[Passage shown]
● ● ● ● ● ● ●

6. On the same day, PW-14 Dr. Chandrabhan Prasad, Block Medical Officer, Community Health Centre Gunderdehi performed post-mortem on the bodies of Thaneshwari, Lakshmi and Nandini.
a] PW-14 vide post-mortem report Ext.P-64 noticed the following injuries on the dead body of Thaneshwari:
(i) Deep incised wound below left lower costal region of size 1” x ¼”, intestines visible through wound;
(ii) Deep incised wound below right costal region of size 2” x 1” horizontal, intestines visible;
(iii) Deep incised wound over left lower costal region horizontal, of size 2” x ½”
(iv) Deep incised wound over left dorsal hand of size 3” x 2” horizontal
(v) Deep incised wound over left axillary fossa of size 1” x ½”
(vi) Deep incised wound over right dorsal hand of size 3” x ½” horizontal
(vii) Deep incised wound over left temporal region of skull of size 2” x ½”
(viii) Deep incised wound over right dorsal and palm hand of size 5” x 4”, carpal bone cut;
(ix) Deep incised wound over left side of nose
(x) Deep incised wound over left eyebrow obliquely placed upto nose of size 4” x 2”.”
According to him, the cause of death was acute hemorrhagic shock due to multiple injuries, all the injuries were ante mortem and the death was homicidal in nature.
b] He also conducted autopsy over the dead body of Laxmi and in post-mortem report Ext.P-65, he noticed the following injuries:
(i) Deep incised wound over right dorsal hand of size 2” x ½” x ½”, whole face and hand blood stained
(ii) Deep incised wound over left buttock of size 2” x ½”
(iii) Deep incised wound over left cheek of size 1” x ½”
(iv) Deep incise wound over right nose upto ear
(v) Deep incised wound over right wrist of size 1” x ½”
(vi) Nape of neck 50% cut
(vii) Deep incised wound over right face of size 2” x ½”
(viii) Deep incise wound over right shoulder of size 1” x ½”.”
The cause of death was acute hemorrhagic shock due to multiple injuries, all the injuries were ante mortem and the death was homicidal in nature.
[ c] He also conducted postmortem over the dead body of Nandini vide Ext.P-66, wherein he found that there was one deep incised wound over occipital region of size 5” x ½” x ¼”. The cause of death was acute hemorrhagic shock due to head injury which was ante mortem and the death was homicidal in nature.
7. Dehati Nalisi Ext.P-18 recorded at 3:00 a.m. led to the registration of FIR Ext.P-51 dated 20.02.2012 bearing No.18 of 2012 at about 4:10 p.m.. On 20.02.2012 the appellant was brought back to the police station at about 6:30 p.m. whereafter vide Ext.P-16 the clothes of the accused which were stated to have blood-stains were taken in custody. The accused was arrested vide arrest memo Ext.P-62 on the same day.

● ● ● ● ● ● ●

[Assigned task A]
In the court passage on the post-mortem findings, at what time on 20.02.2012 was the appellant brought back to the police station?
[Assigned task B]
Pick up the court passage on the post-mortem findings after its last sentence and continue it.

[Material shown]
● ● ● ● ● ● ●

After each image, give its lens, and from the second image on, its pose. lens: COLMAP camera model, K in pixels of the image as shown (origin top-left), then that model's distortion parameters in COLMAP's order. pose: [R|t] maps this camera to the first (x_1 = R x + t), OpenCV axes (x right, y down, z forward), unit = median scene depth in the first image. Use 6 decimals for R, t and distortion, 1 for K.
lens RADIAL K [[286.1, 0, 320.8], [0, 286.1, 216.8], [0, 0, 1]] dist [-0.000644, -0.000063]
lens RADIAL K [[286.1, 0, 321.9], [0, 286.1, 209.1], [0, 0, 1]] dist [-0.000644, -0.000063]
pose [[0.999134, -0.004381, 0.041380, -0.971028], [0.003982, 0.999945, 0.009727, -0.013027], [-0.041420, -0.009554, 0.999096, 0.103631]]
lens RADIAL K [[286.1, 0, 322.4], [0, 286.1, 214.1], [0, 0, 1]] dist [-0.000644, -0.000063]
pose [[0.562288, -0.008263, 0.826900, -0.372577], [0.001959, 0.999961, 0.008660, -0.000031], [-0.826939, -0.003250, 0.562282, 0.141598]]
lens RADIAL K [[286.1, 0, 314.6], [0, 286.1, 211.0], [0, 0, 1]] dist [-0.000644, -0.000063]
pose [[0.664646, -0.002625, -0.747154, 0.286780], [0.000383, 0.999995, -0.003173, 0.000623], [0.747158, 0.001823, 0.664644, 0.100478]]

● ● ● ● ● ● ●

[Task output A]
At about 6:30 p.m.

[Task output B]
8. During investigation, statements of various witnesses were recorded. On 06.03.2012 PW-6 Kejabai was produced before Judicial Magistrate, First Class, Gunderdehi, at the request of the police to record her statement under
# Section 164 of Code of Criminal Procedure
( ‘The Code’ for short), which statement was recorded as under:
“States on affirmation… my name is Smt. Kejabai w/o Dan Singh, Occupation-Agriculture/Labour, R/o Mohandipat, Police Station-Arjunda, District-Balod (Chhattisgarh).
(1) Last month about on date 12-13, my son and my son’s wife went to Nagpur at marriage function. After 8-10 days, they came to Mohandipat being dispute. They went to Pallekalan from there. Thereafter, they came to Mohandipat at 4:45 p.m. in the evening. That day was Sunday. After taking meal and all slept, at night about 10 p.m. I heard a sound like a cat howling. I afraid and went towards daughter-in-law’s room. I saw there, dead body of younger child. Thereafter, I ran away shouting. I returned home yet. I came together some people and saw the son was fainted and saw the dead body of children. I want to say just this.
Typing has done as per my direction Narrator is correct & accepted.
Sd/- Illegible Sd/- Illegible
Srikant Srivastava Srikant Srivastava
J.M.F.C., Dondalohara J.M.F.C., Dondalohara
Dist. Chhattisgarh Distt. Chhatisgarh
I, Kejabai Dewangan have signed voluntarily, read out and understood.”
Thus, as against the version in Dehati Nalisi Ext.P-18 implicating the appellant, her statement before the Magistrate did not directly attribute anything to the appellant.
9. On 19.03.2012 a sealed packet containing an iron knife along with requisition Ext.P-61 was sent to PW-14 Dr. Chandrabhan Prasad seeking his opinion whether the injuries suffered by deceased Thaneshwari, Nisha, Lakshmi, Nandini, Sati and Sandhya could be caused by that knife. It was of iron metal with total length of 40 cm and the length of the blade was 5 cm. The knife was stained with blood. A report in the affirmative was given by PW-14 on the back side of the requisition Ext.P-61 under his signature.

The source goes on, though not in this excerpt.